1人きりのクリスマス-遊星編-


 何時も傍に居るのが当たり前だと思っていた。

 

初めて向える彼が居ないクリスマス。

毎年2人で見に行っていたイルミネーション。

2人で見て居る時は、綺麗に感じていたのに1人だと色あせて見える。

オレンジの温かい暖色も今は、虚しい寒色にしか感じない。

 

クリスマス料理を作っていた簡素なキッチン・・・。

2人だとキツク感じていた空間も今は、広く感じる。

楽しかった時間・・・。

クリスマスとは、言えプレゼント交換なんてない。

そんな金は、無いから。

でも彼は、普段から物では無く言葉をプレゼントしてくれていた。

だから充分だった。

それなのに彼は、オレと共に「シティに行こう」と言う。

彼は、オレがシティのトップス出身だと言う事を知っている。

そして両親の事も・・・。

今のオレには、関係無い事なのに・・・。

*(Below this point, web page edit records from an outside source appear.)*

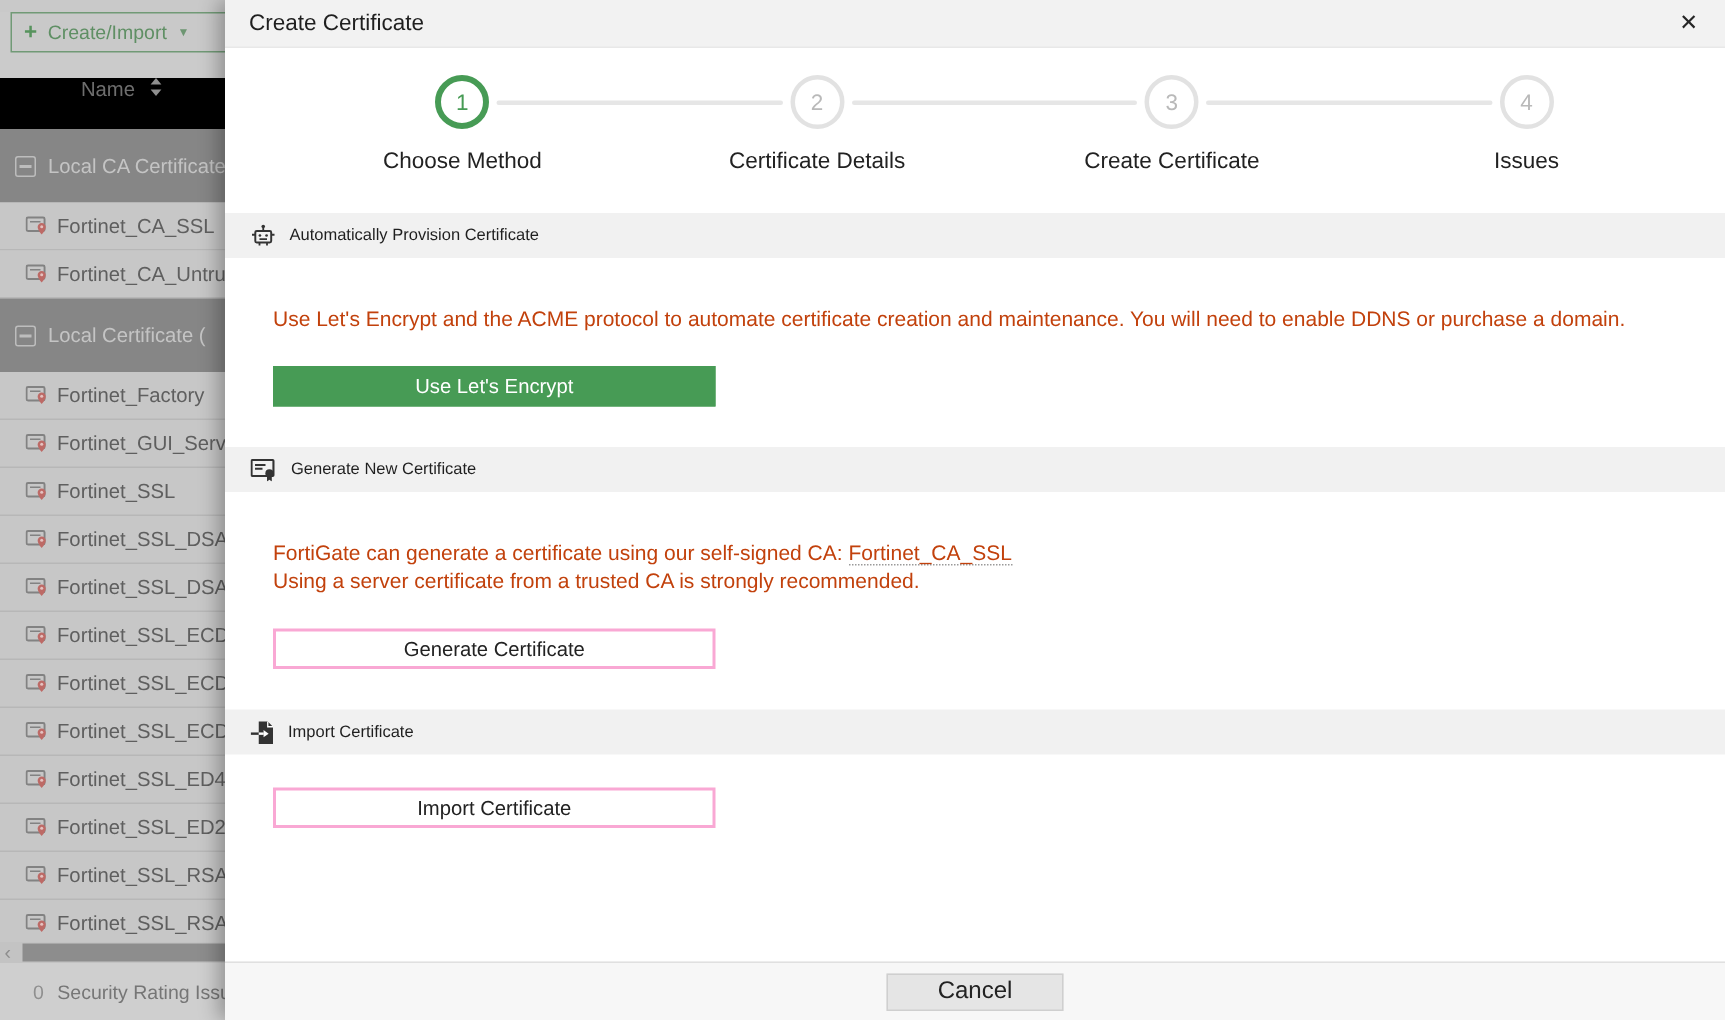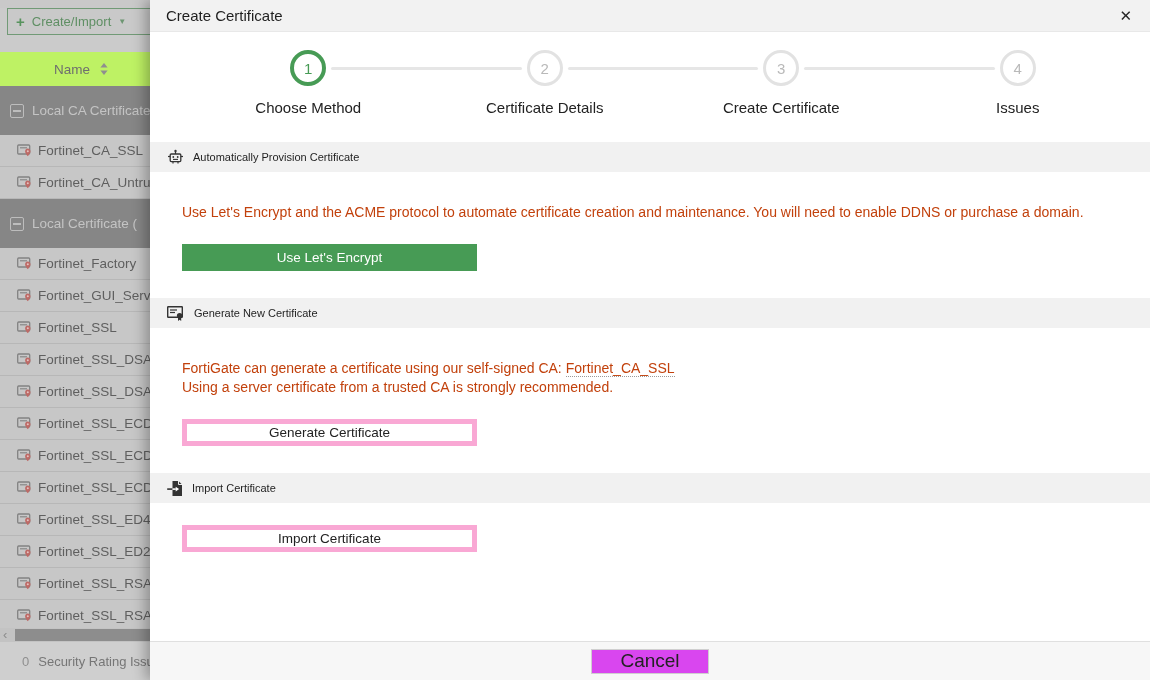--- a/index.html
+++ b/index.html
@@ -15,7 +15,7 @@
     font-family:inherit; }
   .btn-create .plus { font-weight:bold; font-size:15px; color:#57935d; line-height:1; }
   .btn-create .caret { font-size:8px; color:#6d9672; }
-  .lp-thead { height:34px; background:#bef264; display:flex; align-items:center; justify-content:center;
+  .lp-thead { height:34px; background:#000000; display:flex; align-items:flex-start; justify-content:center;
     padding-left:12px; gap:10px; color:#6e6e6e; font-size:13.5px; }
   .lp-rows { }
   .row-item { height:32px; background:#c7c7c7; border-bottom:1px solid #b7b7b7; display:flex; align-items:center;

オレは、サテライトに住む『不動遊星』で充分なのだ。

ただ、彼さえ傍に居てくれたら。

そんな話しを何度もしたのに・・・。

 

シンシンと降り出す雪。

この雪は、シティにも降っているだろう。

今頃、彼は新しい人生を謳歌しているに違いない。

 

遊星は、地下から出て空から舞い落ちる雪を眺めていた。

「遊星!!早く〜始まるよ。」

地下の階段から遊星を呼ぶラリーの姿。

細やかながら恒例のクリスマスパーティを行う為に。

「ああ・・・解ったすぐ行く。」

 

こんなにも彼の存在は、自分にとって大きなモノだったのか・・・

 

居なくなって彼がどれだけ自分の心を占拠していたのか思い知らされる。

胸が締め付けられる思い・・・

昨年まで彼と共に過ごし楽しかったクリスマスが思い出される。

(忘れないと・・・彼が居るのは、シティ・・・彼は、別世界の住人なのだ。)

遊星は、軽く頭を振り階段を降りる。

 

「遊星ぇ〜遅い。」

「すまない・・・」

「オイ。遊星こっちこっち」

テレビの前に集まる仲間達。

珍しくシャンパンにもクリスマス料理にも手を出していない。

手招きされるがままテレビの前に座れば派手なタイトルコールと共にデュエルスタジアムが姿を現す。

紹介される挑戦者。

そして『さぁここまで無敗の英雄。連戦連勝の王者。何時まで記録を更新出来るのか?彼の記録を止める

事が出来るのか?我等が英雄ジャック・アトラス!!!!』

吹き出す煙幕。

その煙幕を突っ走る白いD・ホイール。

「キングは、常に1人でなければならい。キングに相応しいのは、このジャック・アトラスのみ!!」

高等かに宣言するジャック。

その姿に遊星は、食い入る様に見た。

何時も見ているテレビ番組なのに・・・見慣れた光景なのに・・・何故か心が踊る。

こんなに楽しい気持ちでテレビを見た事が無い。

何故?と思いながらも魅入ってしまう。

ジャックがその気になれば勝敗が直についてしまうだろうが今夜に限って少し長い。

「何か自分の姿を少しでも見せて居たいって感じがする」

ボヤク様に言われ『ハッ』とした。

このデュエルは、ファンサービスや多くの人に見せる為に行われているワケでは無い。

この世でたった1人の人間に自分と言う存在を忘れさせない。

寂しい思いをさせない為に行われているデュエルだと気が付いたのだ。

遊星の為だけに行われているデュエル。

一緒に過ごせず寂しい思いをしている遊星に少しでも寂しい思いをさせない為に・・・。

「バカだな・・・」

思わず漏れた本音。

だが仲間達には、聞えないぐらい小さな声。

(お前からオレへのプレゼントのつもりなんだろうけどオレからお前に何もプレゼントしてあげられないだろう?)

ああ・・・そうかオレがお前の元へ行く事がお前への最高のプレゼントなんだな。

 

今製作中のD・ホイールを早く完成させお前に会いに行く。

そうだな理由を付けるなら奪われた「スター・ダスト」を取り戻す為・・・と言う事にして。

オレもお前も素直じゃないからそれぐらいの理由が在ってもいいだろう?

 

ジャック・・・お前は、遅いオレの返品不可能なクリスマスプレゼントを受け取ってくれるよな?

 

試合が終わる時間まで後数分。

残りの時間、ジャックを食い入る様に見つめた。

彼の姿を瞳に焼き付けるかの様に。

 

それが彼が自分に対するクリスマスプレゼントだと思ったから・・・

 

試合が終わりテレビ画面から彼の姿が消えたのに遊星の瞳の奥には、何時までもジャックの姿が映っていた。